When I was a young reporter at the Daily Breeze in the industrial armpit of Torrance, California, one of our many duties was to format the TV soaps for inclusion in the paper. My late colleague Bea Nyburg and I used to laugh ourselves senseless at the Spanish-language episodes of the genre, as they all without exception featured vengeance.
Vengeance must be the most stupid of all the motives. It is self-destructive, devoid of insight, alarmingly lacking in compassion. Before my Daily Breeze days, I was briefly a police reporter in San Pedro for the smallest of the Copley Newspapers chain, the "San Pedro News-Pilot," a thrice-weekly evening newspaper known not-too-affectionately as the "Fishwrapper." I had the distinction of having the shortest-ever stay at the Fishwrapper before promotion, but I am still nostalgic about my three months there.
Among the chief delights was to peruse the morning police blotter in search of copy for the 11 a.m. deadline. I often found tales of passion, bluntly told in policese, involving the demise of a woman by a lover mad with jealousy. The tragedy of these stories have remained in my mind these 23 years. I felt sorry for the invariably lower-class victims, and also a little sadness for the perpetrators; could they not have just let it go? Moved away?

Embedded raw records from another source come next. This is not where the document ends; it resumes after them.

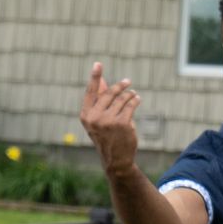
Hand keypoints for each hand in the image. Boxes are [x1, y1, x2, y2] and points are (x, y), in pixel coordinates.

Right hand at [79, 62, 140, 177]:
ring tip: (133, 93)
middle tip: (127, 81)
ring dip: (129, 94)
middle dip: (120, 86)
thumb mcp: (98, 121)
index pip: (90, 92)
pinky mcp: (122, 123)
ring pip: (121, 99)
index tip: (98, 64)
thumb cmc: (106, 138)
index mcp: (85, 115)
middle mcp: (95, 117)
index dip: (95, 77)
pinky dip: (135, 100)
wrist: (116, 160)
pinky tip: (137, 99)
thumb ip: (100, 102)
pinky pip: (130, 106)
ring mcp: (108, 120)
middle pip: (109, 93)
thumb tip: (103, 81)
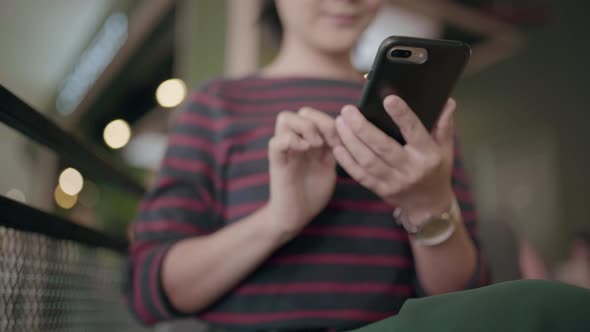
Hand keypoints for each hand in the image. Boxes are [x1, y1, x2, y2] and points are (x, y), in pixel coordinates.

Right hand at [266, 107, 339, 239]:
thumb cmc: (313, 192)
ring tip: (316, 145)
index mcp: (310, 140)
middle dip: (320, 121)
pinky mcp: (276, 162)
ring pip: (285, 118)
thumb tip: (348, 130)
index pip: (318, 115)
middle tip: (329, 141)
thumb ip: (335, 148)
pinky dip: (291, 140)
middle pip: (303, 111)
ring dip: (306, 127)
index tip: (342, 139)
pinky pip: (276, 141)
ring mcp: (284, 150)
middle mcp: (296, 141)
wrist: (297, 215)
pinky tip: (305, 150)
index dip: (332, 121)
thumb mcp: (329, 165)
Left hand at [333, 95, 455, 225]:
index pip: (414, 131)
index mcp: (428, 155)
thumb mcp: (445, 149)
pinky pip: (360, 175)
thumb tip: (447, 101)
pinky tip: (338, 147)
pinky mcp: (381, 190)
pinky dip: (347, 161)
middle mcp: (410, 169)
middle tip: (348, 110)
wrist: (429, 206)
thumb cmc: (436, 171)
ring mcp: (394, 182)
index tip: (388, 99)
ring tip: (340, 123)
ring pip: (367, 160)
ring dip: (350, 141)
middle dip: (362, 127)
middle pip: (382, 146)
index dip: (402, 115)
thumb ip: (443, 124)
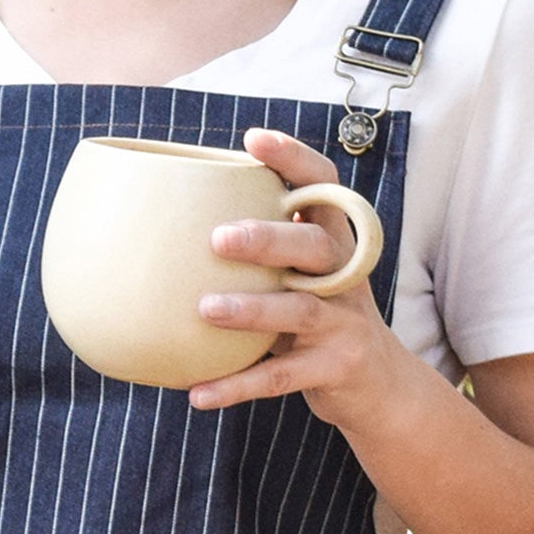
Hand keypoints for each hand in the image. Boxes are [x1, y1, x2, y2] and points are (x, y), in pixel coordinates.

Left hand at [190, 128, 411, 425]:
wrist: (377, 388)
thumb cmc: (313, 318)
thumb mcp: (295, 278)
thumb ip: (254, 253)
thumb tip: (156, 226)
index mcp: (331, 243)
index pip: (325, 188)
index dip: (296, 160)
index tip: (254, 139)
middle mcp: (344, 277)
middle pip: (315, 247)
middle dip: (269, 238)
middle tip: (218, 239)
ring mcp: (344, 323)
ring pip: (300, 310)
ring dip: (252, 310)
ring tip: (204, 310)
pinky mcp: (336, 368)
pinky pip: (281, 377)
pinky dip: (237, 385)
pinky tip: (196, 394)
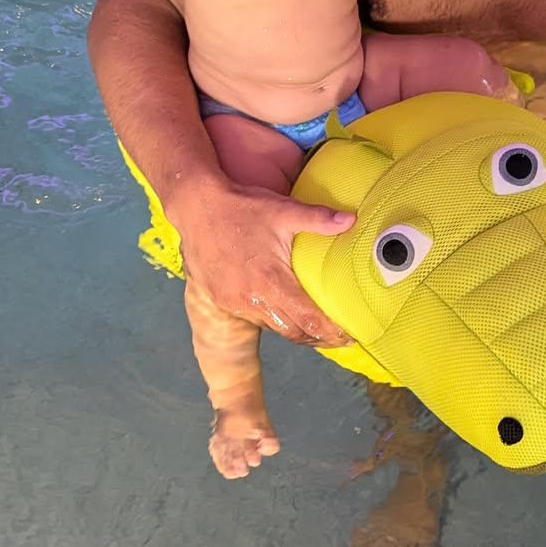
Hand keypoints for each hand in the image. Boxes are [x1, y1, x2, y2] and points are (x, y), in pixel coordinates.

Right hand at [173, 176, 355, 347]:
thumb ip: (318, 219)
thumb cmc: (241, 208)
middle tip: (338, 337)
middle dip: (318, 338)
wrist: (195, 208)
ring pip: (273, 327)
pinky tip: (282, 309)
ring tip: (315, 327)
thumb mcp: (283, 210)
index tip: (348, 336)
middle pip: (293, 332)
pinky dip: (272, 318)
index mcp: (271, 281)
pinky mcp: (222, 300)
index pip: (308, 320)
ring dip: (295, 329)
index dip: (330, 333)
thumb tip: (350, 220)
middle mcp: (252, 299)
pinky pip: (253, 317)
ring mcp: (234, 303)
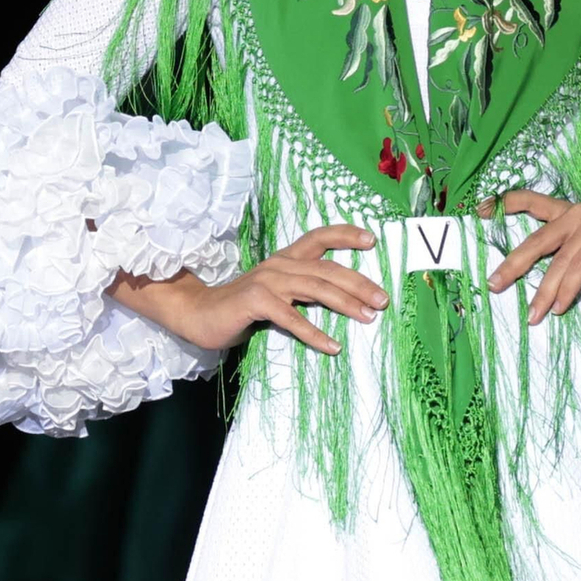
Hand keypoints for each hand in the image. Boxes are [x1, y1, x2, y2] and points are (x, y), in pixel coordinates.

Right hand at [110, 225, 386, 355]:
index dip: (345, 234)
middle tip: (383, 299)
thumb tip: (343, 302)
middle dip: (360, 283)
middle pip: (328, 269)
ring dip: (346, 304)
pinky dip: (315, 333)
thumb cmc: (240, 308)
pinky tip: (333, 346)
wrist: (197, 314)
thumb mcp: (275, 293)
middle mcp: (279, 265)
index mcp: (285, 259)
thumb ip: (302, 291)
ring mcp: (267, 281)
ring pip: (316, 289)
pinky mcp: (256, 302)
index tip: (372, 241)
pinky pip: (292, 319)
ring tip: (369, 318)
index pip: (319, 237)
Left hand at [480, 193, 580, 323]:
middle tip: (494, 285)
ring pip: (558, 261)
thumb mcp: (574, 266)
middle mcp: (576, 214)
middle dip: (513, 265)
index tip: (478, 211)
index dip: (504, 204)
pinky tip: (559, 308)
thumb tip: (513, 280)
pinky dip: (567, 290)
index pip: (530, 201)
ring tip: (534, 316)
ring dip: (544, 292)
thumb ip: (552, 262)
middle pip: (537, 239)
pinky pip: (579, 266)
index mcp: (565, 215)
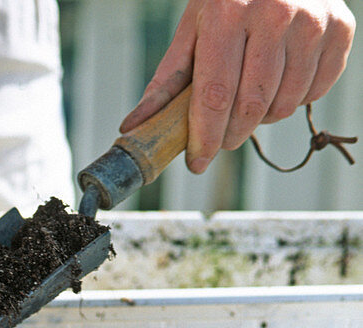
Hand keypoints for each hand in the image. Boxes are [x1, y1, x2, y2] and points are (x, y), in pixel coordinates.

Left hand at [120, 0, 354, 173]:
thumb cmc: (227, 1)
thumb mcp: (192, 30)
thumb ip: (167, 81)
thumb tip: (134, 127)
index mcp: (227, 15)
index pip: (215, 95)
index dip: (205, 137)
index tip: (196, 163)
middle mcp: (274, 15)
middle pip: (250, 105)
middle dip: (231, 135)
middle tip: (221, 139)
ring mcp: (311, 22)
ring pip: (285, 104)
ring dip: (263, 119)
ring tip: (249, 103)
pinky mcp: (340, 28)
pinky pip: (315, 91)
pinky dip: (295, 101)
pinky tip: (279, 85)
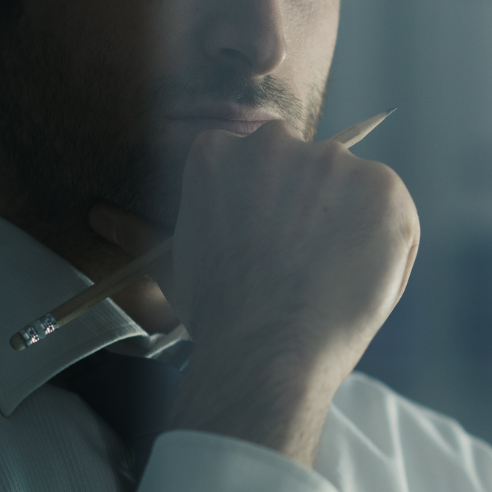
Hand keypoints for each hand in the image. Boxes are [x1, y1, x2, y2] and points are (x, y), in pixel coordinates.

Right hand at [89, 120, 419, 466]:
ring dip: (348, 228)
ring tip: (324, 281)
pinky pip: (393, 215)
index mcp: (217, 152)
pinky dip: (387, 246)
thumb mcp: (172, 264)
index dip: (268, 215)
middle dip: (309, 214)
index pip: (257, 169)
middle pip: (306, 172)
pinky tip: (355, 279)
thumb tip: (97, 214)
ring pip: (352, 192)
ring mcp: (331, 161)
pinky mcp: (381, 186)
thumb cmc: (216, 316)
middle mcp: (275, 143)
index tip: (268, 250)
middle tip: (299, 271)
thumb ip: (141, 230)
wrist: (264, 349)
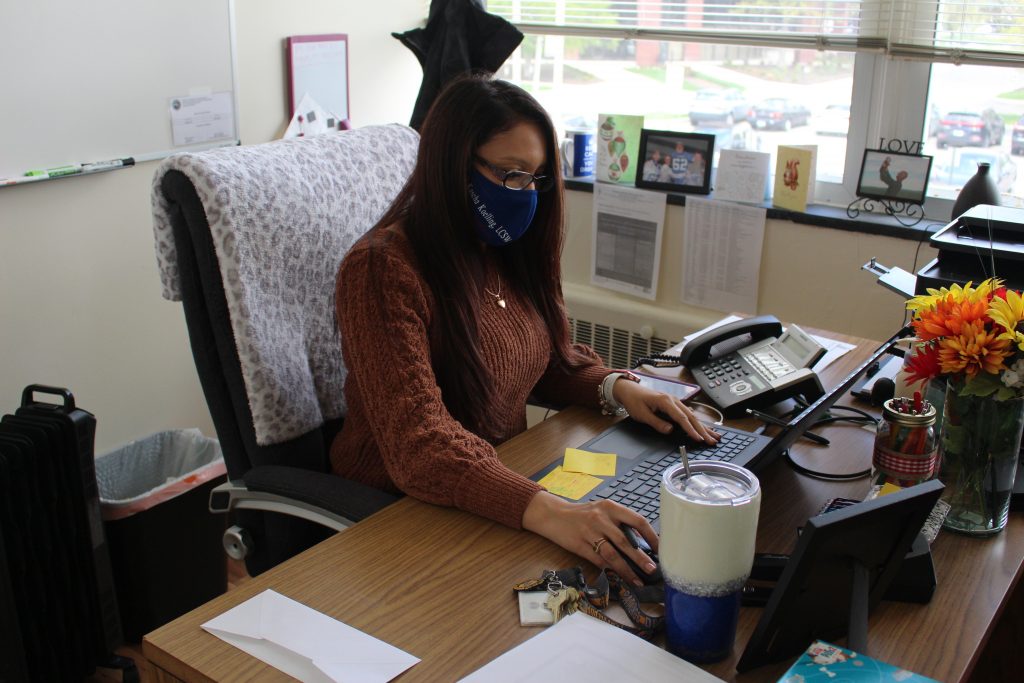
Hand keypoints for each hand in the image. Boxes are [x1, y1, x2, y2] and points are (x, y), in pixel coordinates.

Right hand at [522, 491, 657, 585]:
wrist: (554, 515)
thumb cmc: (582, 514)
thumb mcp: (602, 511)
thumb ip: (619, 523)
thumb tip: (642, 543)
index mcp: (610, 507)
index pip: (637, 521)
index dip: (651, 536)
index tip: (660, 549)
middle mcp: (601, 518)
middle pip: (626, 541)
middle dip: (641, 557)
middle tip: (653, 570)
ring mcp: (590, 532)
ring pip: (612, 554)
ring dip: (627, 569)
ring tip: (638, 580)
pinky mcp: (580, 545)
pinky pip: (598, 560)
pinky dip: (610, 570)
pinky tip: (618, 578)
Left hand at [612, 378, 719, 443]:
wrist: (630, 390)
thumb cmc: (634, 401)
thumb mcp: (642, 414)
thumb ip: (656, 422)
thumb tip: (670, 430)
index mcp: (665, 401)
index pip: (682, 418)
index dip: (691, 430)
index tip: (698, 439)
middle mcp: (674, 400)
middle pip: (692, 417)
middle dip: (703, 430)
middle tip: (712, 441)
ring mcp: (676, 402)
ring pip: (693, 416)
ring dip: (704, 427)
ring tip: (715, 436)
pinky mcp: (675, 405)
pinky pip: (689, 415)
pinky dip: (698, 423)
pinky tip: (706, 428)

The maudlin lack of pretense, the absence of any attempt to cover up the emotions, the failure to employ self-reflection -- all this was fascinating in a depressing way. I in no way envied the players in these tales, seeing clearly their dreadful comeuppances. Landing in the police blotter was no road to glory. Even as subjects of my baroque pen, nothing could have raised their fate to more than a 5-inch mention in the Fishwrapper.